Copy out the items below, changing each "start and end times" to "opening and closing times" and leaving every other word as it stands.

[RECORDS FOR PROCESSING]
··········

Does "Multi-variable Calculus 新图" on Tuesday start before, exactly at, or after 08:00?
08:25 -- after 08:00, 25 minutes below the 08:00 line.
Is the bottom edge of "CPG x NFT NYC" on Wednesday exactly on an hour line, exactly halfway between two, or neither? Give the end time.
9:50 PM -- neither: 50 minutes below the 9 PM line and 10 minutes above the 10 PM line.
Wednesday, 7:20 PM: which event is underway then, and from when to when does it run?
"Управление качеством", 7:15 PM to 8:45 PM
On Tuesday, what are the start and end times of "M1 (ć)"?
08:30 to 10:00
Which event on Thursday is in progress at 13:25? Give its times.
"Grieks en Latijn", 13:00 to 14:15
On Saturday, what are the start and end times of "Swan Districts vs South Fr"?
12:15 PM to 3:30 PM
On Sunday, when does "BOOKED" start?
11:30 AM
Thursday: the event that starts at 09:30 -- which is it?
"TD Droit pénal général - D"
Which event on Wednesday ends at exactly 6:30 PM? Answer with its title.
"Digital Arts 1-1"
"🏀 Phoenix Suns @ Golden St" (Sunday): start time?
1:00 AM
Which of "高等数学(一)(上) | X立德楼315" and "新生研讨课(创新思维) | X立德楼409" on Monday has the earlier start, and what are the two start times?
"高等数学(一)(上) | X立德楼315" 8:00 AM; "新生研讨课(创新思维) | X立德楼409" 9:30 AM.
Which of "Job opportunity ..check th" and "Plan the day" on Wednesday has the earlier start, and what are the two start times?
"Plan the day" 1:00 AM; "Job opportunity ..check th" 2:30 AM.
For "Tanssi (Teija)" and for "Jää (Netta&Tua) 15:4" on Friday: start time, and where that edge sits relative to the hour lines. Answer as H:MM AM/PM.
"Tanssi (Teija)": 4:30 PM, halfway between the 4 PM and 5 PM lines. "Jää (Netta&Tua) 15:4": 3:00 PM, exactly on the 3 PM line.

··········

[RESULT OF THIS TASK]
Does "Multi-variable Calculus 新图" on Tuesday start before, exactly at, or after 08:00?
08:25 -- after 08:00, 25 minutes below the 08:00 line.
Is the bottom edge of "CPG x NFT NYC" on Wednesday exactly on an hour line, exactly halfway between two, or neither? Give the end time.
9:50 PM -- neither: 50 minutes below the 9 PM line and 10 minutes above the 10 PM line.
Wednesday, 7:20 PM: which event is underway then, and from when to when does it run?
"Управление качеством", 7:15 PM to 8:45 PM
On Tuesday, what are the opening and closing times of "M1 (ć)"?
08:30 to 10:00
Which event on Thursday is in progress at 13:25? Give its times.
"Grieks en Latijn", 13:00 to 14:15
On Saturday, what are the opening and closing times of "Swan Districts vs South Fr"?
12:15 PM to 3:30 PM
On Sunday, when does "BOOKED" start?
11:30 AM
Thursday: the event that starts at 09:30 -- which is it?
"TD Droit pénal général - D"
Which event on Wednesday ends at exactly 6:30 PM? Answer with its title.
"Digital Arts 1-1"
"🏀 Phoenix Suns @ Golden St" (Sunday): start time?
1:00 AM
Which of "高等数学(一)(上) | X立德楼315" and "新生研讨课(创新思维) | X立德楼409" on Monday has the earlier start, and what are the two start times?
"高等数学(一)(上) | X立德楼315" 8:00 AM; "新生研讨课(创新思维) | X立德楼409" 9:30 AM.
Which of "Job opportunity ..check th" and "Plan the day" on Wednesday has the earlier start, and what are the two start times?
"Plan the day" 1:00 AM; "Job opportunity ..check th" 2:30 AM.
For "Tanssi (Teija)" and for "Jää (Netta&Tua) 15:4" on Friday: start time, and where that edge sits relative to the hour lines. Answer as H:MM AM/PM.
"Tanssi (Teija)": 4:30 PM, halfway between the 4 PM and 5 PM lines. "Jää (Netta&Tua) 15:4": 3:00 PM, exactly on the 3 PM line.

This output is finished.